John Storey described joint work with Leek that addressed problems arising from a between observations (slides) dependence structure in the analysis of expression array and other high dimensional data. Dependence commonly arises in expression array data because some slides (perhaps, from cancer tissue samples from different individuals) share common but unmeasured covariates. Omission of these covariates from the analysis commonly leads to coefficients for some of the expression indices that are biased and possibly misleading. The large number of unexpressed features provides information that makes it possible to use a singular value decomposition to provide a low order approximation to effects due to the missing covariates. There can be substantial changes in the sequences that are identified as exhibiting expression.

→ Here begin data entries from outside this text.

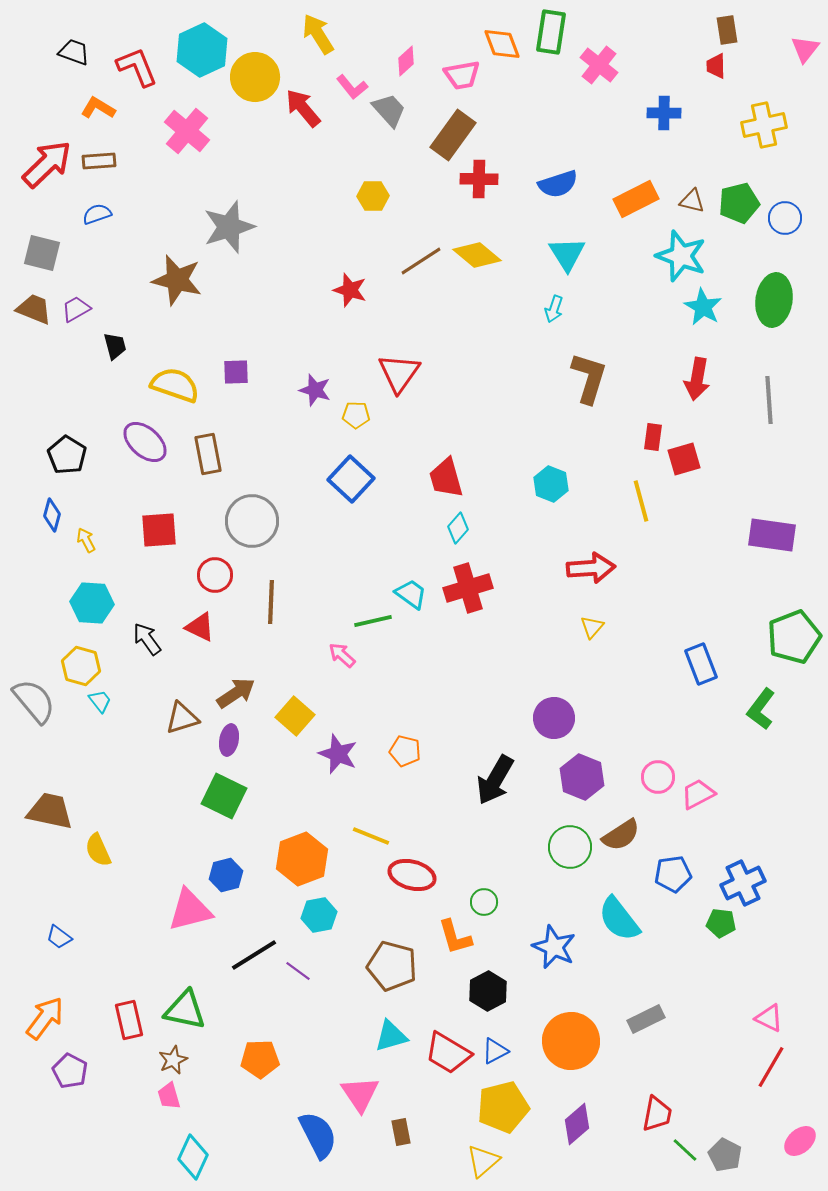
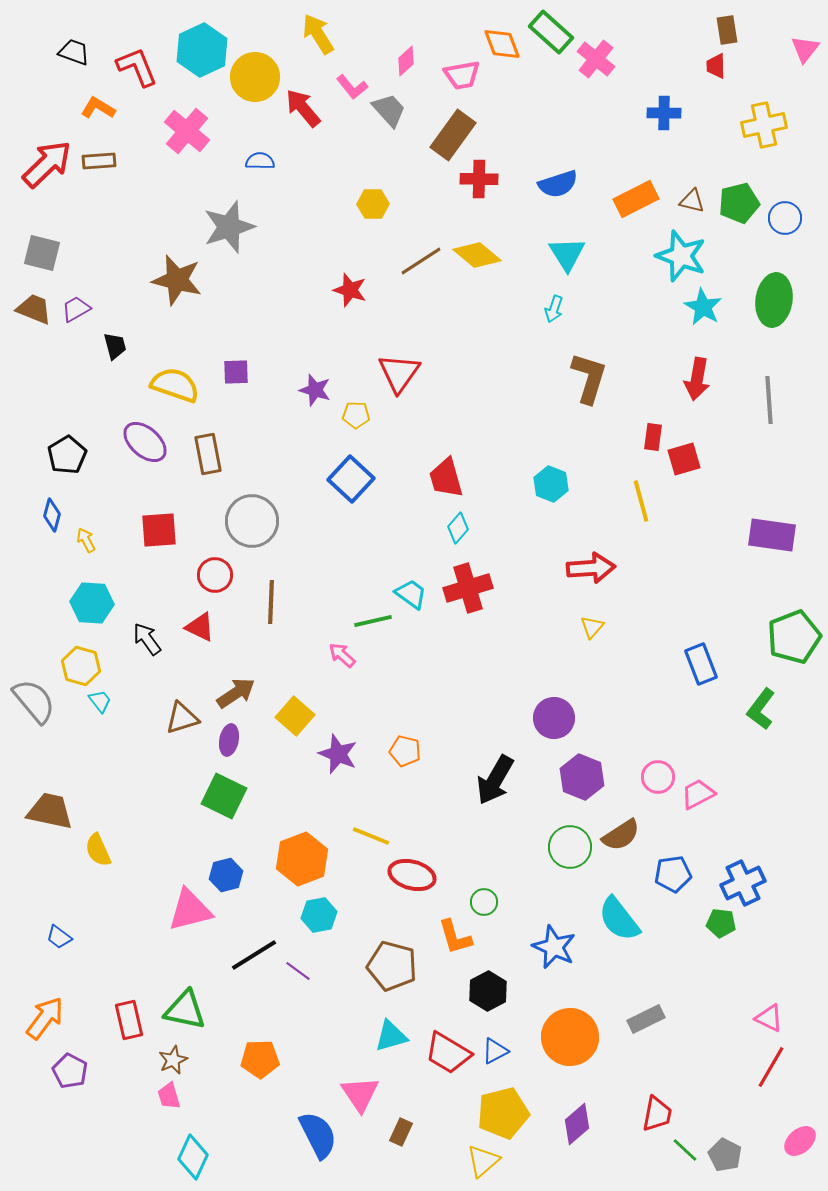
green rectangle at (551, 32): rotated 57 degrees counterclockwise
pink cross at (599, 65): moved 3 px left, 6 px up
yellow hexagon at (373, 196): moved 8 px down
blue semicircle at (97, 214): moved 163 px right, 53 px up; rotated 20 degrees clockwise
black pentagon at (67, 455): rotated 9 degrees clockwise
orange circle at (571, 1041): moved 1 px left, 4 px up
yellow pentagon at (503, 1107): moved 6 px down
brown rectangle at (401, 1132): rotated 36 degrees clockwise
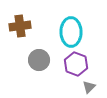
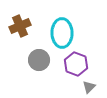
brown cross: rotated 15 degrees counterclockwise
cyan ellipse: moved 9 px left, 1 px down
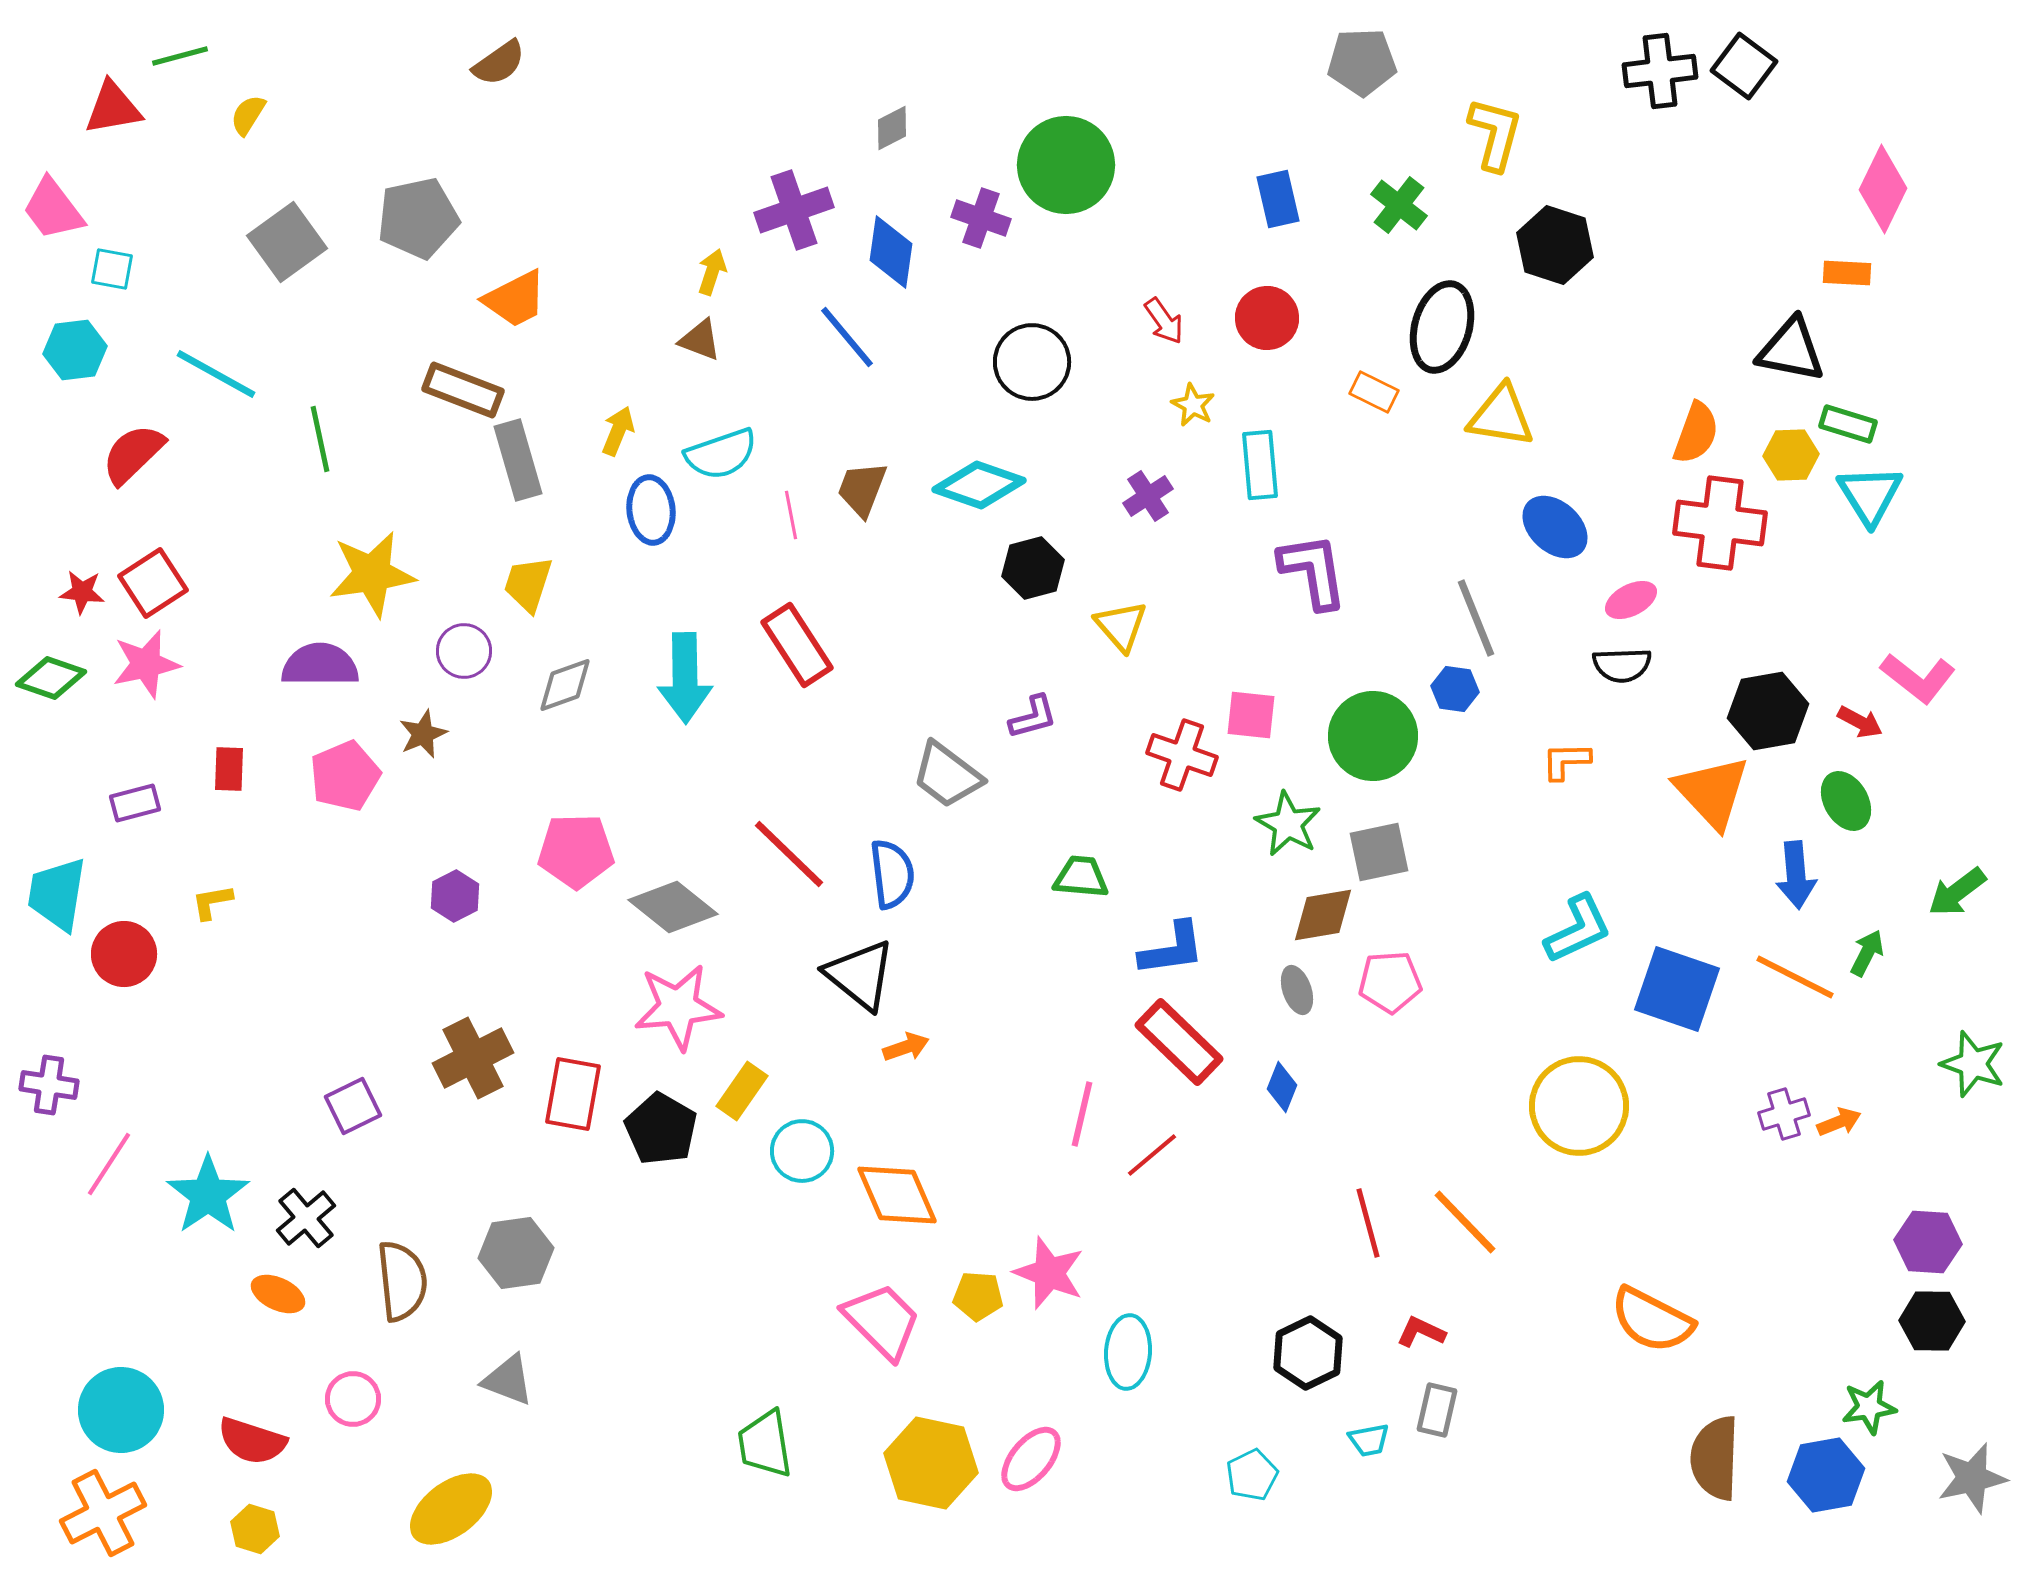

[JM: This is surely an important addition to the list of items that call for attention when analyzing expression array data.]

Penalized Regression

Jerome Friedman discussed his algorithm for a form of penalized regression where both the multiplier lambda and the Lp norm (with p in the range from 0 to 2) has to be chosen. Cross-validation was used to choose the optimum. In the cases investigated, there was a preference for p between 0 and 1.